Or am I getting my adages mixed up?

I may have mentioned before that my grandpa has eaten a piece of cornbread with his lunch every single day for as long as I've known him. Sometimes he even has some for supper too. Needless to say, it's something my grandma can make with her eyes closed and one hand tied behind her back whilst adamantly quizzing me about any men in my life.

This isn't your fluffy, cake-like, sweet, Yankee-fied (no offense intended) version. Rather, it's classically Southern, with a crispy, crunchy, crusty exterior and crumbly, coarse, super butter-absorbent interior, perfect for sopping up whatever meat or bean or vegetable juices might be pooling up on one's plate.


There are two requirements for Grandma's recipe: a cast-iron skillet and shortening. It's just not the same without those components.

As I mentioned above, sometimes my grandpa has a second piece of cornbread for supper. He doesn't slather this one with butter, though, oh no. This one he crumbles into a glass of cold milk. Have you tried this? Grandma calls it "cornbread milk"--pretty aptly-named, am I right? I must say, it's pretty amazing. Be sure to let the bread get soggy and flavor up the milk--you won't regret it.


I'm contributing this recipe to Laura from The Spiced Life for her wonderful event Grandma's Recipes, which spotlights recipes passed down to us from our grandmothers. Isn't that a great idea?


Any recipe we've been lucky enough to learn from these women is undoubtedly a keeper.

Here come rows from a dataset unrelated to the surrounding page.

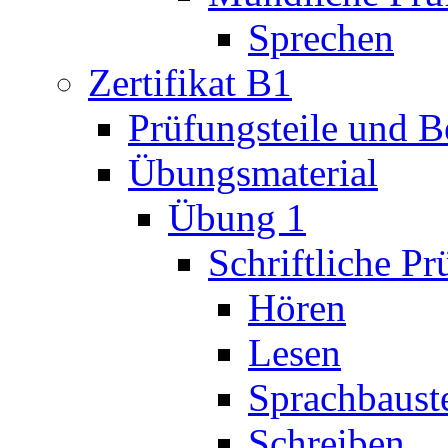
Sprechen
Zertifikat B1
Prüfungsteile und 
Übungsmaterial
Übung 1
Schriftliche P
Hören
Lesen
Sprachbaust
Schreiben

Frannie's Fine and Fabulous Cornbread
(I made a half-batch, which is why mine's so thin)
1/3 cup shortening
2 cups self-rising cornmeal
1 egg, slightly beaten
scant 2 cups milk

Spray an 8-inch cast-iron skillet with nonstick spray, toss in shortening, and place into an oven preheated to 450F.
In a large bowl, combine the cornmeal, egg, and milk; mix until combined. Remove melted shortening from oven and pour into mixture; stir until blended. Pour batter into the skillet and bake for 30-35 minutes, or until golden brown on top. Turn out onto a plate, slice, serve, butter, and consume.